More than ever, I believe that Katrina was a missed opportunity for black America. The image of black America that was projected to the rest of the nation will reverberate for years to come.

Just like the riots in the 60s and the LA riots, this will be a huge setback for black America. The media has projected and reinforced a frame for black Americans that puts them into two categories -- at best, poor and helpless, and at worst, lawless and violent (and even cannibalistic).

Five years from now, as we see the results of continued flight of people and capital from mostly black urban centers, we won't think of Katrina... but we should.

This was an opportunity for all Americans to come together -- a time where we could see black Americans overcoming adversity to come together, and see white Americans reaching their hands out to help.
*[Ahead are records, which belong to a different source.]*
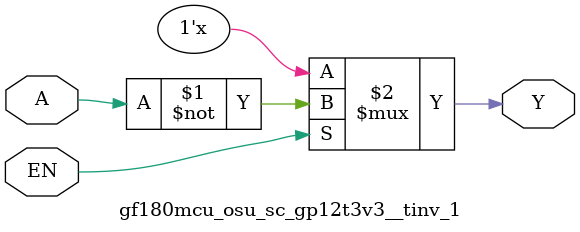
<source format=v>
`timescale 1ns/10ps
`celldefine
module gf180mcu_osu_sc_gp12t3v3__tinv_1 (Y, A, EN);
	output Y;
	input A, EN;

	// Function
	notif1 (Y, A, EN);

	// Timing
	specify
		(A => Y) = 0;
		(EN => Y) = 0;
	endspecify
endmodule
`endcelldefine

</source>
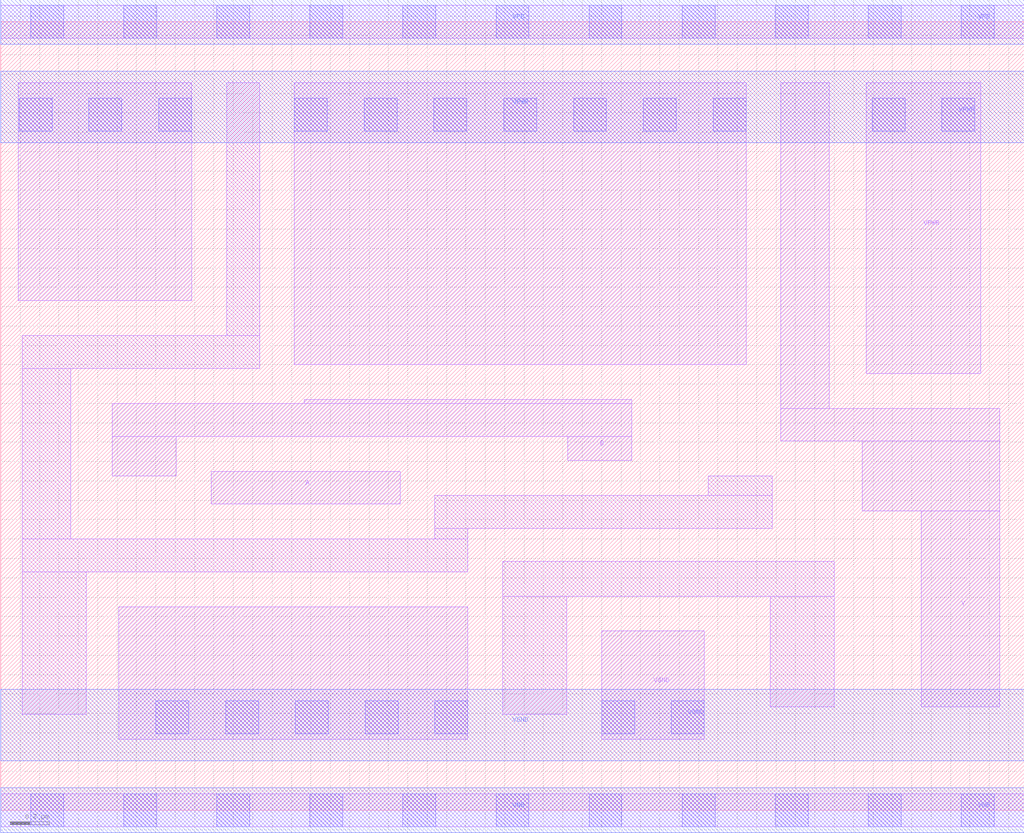
<source format=lef>
# Copyright 2020 The SkyWater PDK Authors
#
# Licensed under the Apache License, Version 2.0 (the "License");
# you may not use this file except in compliance with the License.
# You may obtain a copy of the License at
#
#     https://www.apache.org/licenses/LICENSE-2.0
#
# Unless required by applicable law or agreed to in writing, software
# distributed under the License is distributed on an "AS IS" BASIS,
# WITHOUT WARRANTIES OR CONDITIONS OF ANY KIND, either express or implied.
# See the License for the specific language governing permissions and
# limitations under the License.
#
# SPDX-License-Identifier: Apache-2.0

VERSION 5.7 ;
  NAMESCASESENSITIVE ON ;
  NOWIREEXTENSIONATPIN ON ;
  DIVIDERCHAR "/" ;
  BUSBITCHARS "[]" ;
UNITS
  DATABASE MICRONS 200 ;
END UNITS
MACRO sky130_fd_sc_hvl__xnor2_1
  CLASS CORE ;
  SOURCE USER ;
  FOREIGN sky130_fd_sc_hvl__xnor2_1 ;
  ORIGIN  0.000000  0.000000 ;
  SIZE  5.280000 BY  4.070000 ;
  SYMMETRY X Y ;
  SITE unithv ;
  PIN A
    ANTENNAGATEAREA  2.250000 ;
    DIRECTION INPUT ;
    USE SIGNAL ;
    PORT
      LAYER li1 ;
        RECT 1.085000 1.580000 2.060000 1.750000 ;
    END
  END A
  PIN B
    ANTENNAGATEAREA  2.250000 ;
    DIRECTION INPUT ;
    USE SIGNAL ;
    PORT
      LAYER li1 ;
        RECT 0.575000 1.725000 0.905000 1.930000 ;
        RECT 0.575000 1.930000 3.255000 2.100000 ;
        RECT 1.565000 2.100000 3.255000 2.120000 ;
        RECT 2.925000 1.805000 3.255000 1.930000 ;
    END
  END B
  PIN Y
    ANTENNADIFFAREA  1.481250 ;
    DIRECTION OUTPUT ;
    USE SIGNAL ;
    PORT
      LAYER li1 ;
        RECT 4.025000 1.905000 5.155000 2.075000 ;
        RECT 4.025000 2.075000 4.275000 3.755000 ;
        RECT 4.445000 1.545000 5.155000 1.905000 ;
        RECT 4.750000 0.535000 5.155000 1.545000 ;
    END
  END Y
  PIN VGND
    DIRECTION INOUT ;
    USE GROUND ;
    PORT
      LAYER li1 ;
        RECT 0.610000 0.365000 2.410000 1.050000 ;
        RECT 3.100000 0.365000 3.630000 0.925000 ;
      LAYER mcon ;
        RECT 0.800000 0.395000 0.970000 0.565000 ;
        RECT 1.160000 0.395000 1.330000 0.565000 ;
        RECT 1.520000 0.395000 1.690000 0.565000 ;
        RECT 1.880000 0.395000 2.050000 0.565000 ;
        RECT 2.240000 0.395000 2.410000 0.565000 ;
        RECT 3.100000 0.395000 3.270000 0.565000 ;
        RECT 3.460000 0.395000 3.630000 0.565000 ;
      LAYER met1 ;
        RECT 0.000000 0.255000 5.280000 0.625000 ;
    END
  END VGND
  PIN VNB
    DIRECTION INOUT ;
    USE GROUND ;
    PORT
      LAYER li1 ;
        RECT 0.000000 -0.085000 5.280000 0.085000 ;
      LAYER mcon ;
        RECT 0.155000 -0.085000 0.325000 0.085000 ;
        RECT 0.635000 -0.085000 0.805000 0.085000 ;
        RECT 1.115000 -0.085000 1.285000 0.085000 ;
        RECT 1.595000 -0.085000 1.765000 0.085000 ;
        RECT 2.075000 -0.085000 2.245000 0.085000 ;
        RECT 2.555000 -0.085000 2.725000 0.085000 ;
        RECT 3.035000 -0.085000 3.205000 0.085000 ;
        RECT 3.515000 -0.085000 3.685000 0.085000 ;
        RECT 3.995000 -0.085000 4.165000 0.085000 ;
        RECT 4.475000 -0.085000 4.645000 0.085000 ;
        RECT 4.955000 -0.085000 5.125000 0.085000 ;
      LAYER met1 ;
        RECT 0.000000 -0.115000 5.280000 0.115000 ;
    END
  END VNB
  PIN VPB
    DIRECTION INOUT ;
    USE POWER ;
    PORT
      LAYER li1 ;
        RECT 0.000000 3.985000 5.280000 4.155000 ;
      LAYER mcon ;
        RECT 0.155000 3.985000 0.325000 4.155000 ;
        RECT 0.635000 3.985000 0.805000 4.155000 ;
        RECT 1.115000 3.985000 1.285000 4.155000 ;
        RECT 1.595000 3.985000 1.765000 4.155000 ;
        RECT 2.075000 3.985000 2.245000 4.155000 ;
        RECT 2.555000 3.985000 2.725000 4.155000 ;
        RECT 3.035000 3.985000 3.205000 4.155000 ;
        RECT 3.515000 3.985000 3.685000 4.155000 ;
        RECT 3.995000 3.985000 4.165000 4.155000 ;
        RECT 4.475000 3.985000 4.645000 4.155000 ;
        RECT 4.955000 3.985000 5.125000 4.155000 ;
      LAYER met1 ;
        RECT 0.000000 3.955000 5.280000 4.185000 ;
    END
  END VPB
  PIN VPWR
    DIRECTION INOUT ;
    USE POWER ;
    PORT
      LAYER li1 ;
        RECT 0.090000 2.630000 0.985000 3.755000 ;
        RECT 1.515000 2.300000 3.845000 3.755000 ;
        RECT 4.465000 2.255000 5.055000 3.755000 ;
      LAYER mcon ;
        RECT 0.095000 3.505000 0.265000 3.675000 ;
        RECT 0.455000 3.505000 0.625000 3.675000 ;
        RECT 0.815000 3.505000 0.985000 3.675000 ;
        RECT 1.515000 3.505000 1.685000 3.675000 ;
        RECT 1.875000 3.505000 2.045000 3.675000 ;
        RECT 2.235000 3.505000 2.405000 3.675000 ;
        RECT 2.595000 3.505000 2.765000 3.675000 ;
        RECT 2.955000 3.505000 3.125000 3.675000 ;
        RECT 3.315000 3.505000 3.485000 3.675000 ;
        RECT 3.675000 3.505000 3.845000 3.675000 ;
        RECT 4.495000 3.505000 4.665000 3.675000 ;
        RECT 4.855000 3.505000 5.025000 3.675000 ;
      LAYER met1 ;
        RECT 0.000000 3.445000 5.280000 3.815000 ;
    END
  END VPWR
  OBS
    LAYER li1 ;
      RECT 0.110000 0.495000 0.440000 1.230000 ;
      RECT 0.110000 1.230000 2.410000 1.400000 ;
      RECT 0.110000 1.400000 0.360000 2.280000 ;
      RECT 0.110000 2.280000 1.335000 2.450000 ;
      RECT 1.165000 2.450000 1.335000 3.755000 ;
      RECT 2.240000 1.400000 2.410000 1.455000 ;
      RECT 2.240000 1.455000 3.980000 1.625000 ;
      RECT 2.590000 0.495000 2.920000 1.105000 ;
      RECT 2.590000 1.105000 4.300000 1.285000 ;
      RECT 3.650000 1.625000 3.980000 1.725000 ;
      RECT 3.970000 0.535000 4.300000 1.105000 ;
  END
END sky130_fd_sc_hvl__xnor2_1

</source>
It could have been an historic, unifying moment for America.

I know, it sounds pie-in-the-sky. But shift the frame on 9/11 and you can easily imagine a day in which the story focused not on the bravery of the firefighters but the failure of federal and local systems to plan for such an event, provide adequate communication, etc... Yes, the media caught up with those stories later, but they weren't the initial focus (and rightly so).

Unfortunately, thinking of black Americans as heroes doesn't fit the frame our "best and brightest" learned in J-school (unless they are heroically suing their employers or staging a sit in or boycott against 'the man'). I'm sure they feel good about themselves - - after all, isn't everyone better off by continuing to beat the dead horse of racism and victimhood?